* [TO DO]:
1 – List every abbreviation that the abstract on the hybrid compound CT3-1 spells out in full, each with its expansion.
2 – Answer these questions from the abstract on the hybrid compound CT3-1:
(a) Which two compounds was CT3-1 synthesized from?
(b) Which two functions of DCs did CT3-1 affect little or not at all?
(c) Where in CIA mice did CT3-1 reduce the proportion of DCs?

Novel artesunate and isatin hybrid CT3-1 suppresses collagen-induced arthritis through abrogating dendritic cell chemotaxis-induced by CCR5

Background: Chemotaxis and trafficking of dendritic cells (DCs) induced by cytokine receptors are crucial steps in rheumatoid arthritis (RA) pathogenesis. C–C chemokine receptor type 5 (CCR5) plays a key role in DC movement and has been implicated in multitudinous inflammatory and immunology diseases. Thus, targeting CCR5 to suppress DC chemotaxis is considered as a potential strategy for the management of RA. Methods: Herein, we first synthesized a new hybrid named CT3-1 which based on artesunate and isatin. Besides, we studied the regulating effectiveness of CT3-1 on bone marrow-derived DCs (BMDCs) and on collagen-induced arthritis (CIA) through RNA-seq analysis, cell function experiments in vitro and mice model in vivo. Results: The results shown that CT3-1 mainly reduced CCR5 expression of immature BMDCs and importantly inhibited immature BMDC migration induced by CCR5 in vitro, with no or minor influence on other functions of DCs, such as phagocytosis and maturation. In the mouse model, CT3-1 relieved arthritis severity and inhibited CIA development. Furthermore, CT3-1 intervention decreased the expression of CCR5 in DCs and reduced the proportion of DCs in the peripheral blood of CIA mice. Conclusions: Our findings suggest that CCR5-induced chemotaxis and trafficking of immature DCs are important in RA. Targeting CCR5 and inhibiting immature DC chemotaxis may provide a novel choice for the treatment of RA and other similar autoimmune diseases. Moreover, we synthesized a new hybrid compound CT3-1 that could inhibit immature DC trafficking and effectively relieve RA by directly reducing the CCR5 expression of immature DCs.

* [EXCERPTED RECORDS]:
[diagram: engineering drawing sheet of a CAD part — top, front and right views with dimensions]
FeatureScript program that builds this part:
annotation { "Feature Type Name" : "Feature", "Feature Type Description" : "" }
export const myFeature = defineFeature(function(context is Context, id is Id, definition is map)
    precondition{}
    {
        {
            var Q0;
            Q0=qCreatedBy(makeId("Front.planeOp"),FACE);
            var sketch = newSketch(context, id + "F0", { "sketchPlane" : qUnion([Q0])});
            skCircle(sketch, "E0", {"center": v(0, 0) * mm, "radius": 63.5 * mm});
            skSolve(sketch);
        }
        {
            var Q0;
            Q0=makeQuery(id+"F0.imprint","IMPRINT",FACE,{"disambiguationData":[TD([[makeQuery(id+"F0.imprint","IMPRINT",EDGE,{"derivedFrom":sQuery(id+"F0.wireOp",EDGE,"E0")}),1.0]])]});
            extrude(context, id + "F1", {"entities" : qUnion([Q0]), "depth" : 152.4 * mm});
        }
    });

* [YOUR WRITTEN ANSWERS]:
1 –
DCs: dendritic cells
RA: rheumatoid arthritis
CCR5: C–C chemokine receptor type 5
BMDCs: bone marrow-derived DCs
CIA: collagen-induced arthritis

2 –
(a) Artesunate and isatin.
(b) Phagocytosis and maturation.
(c) In the peripheral blood.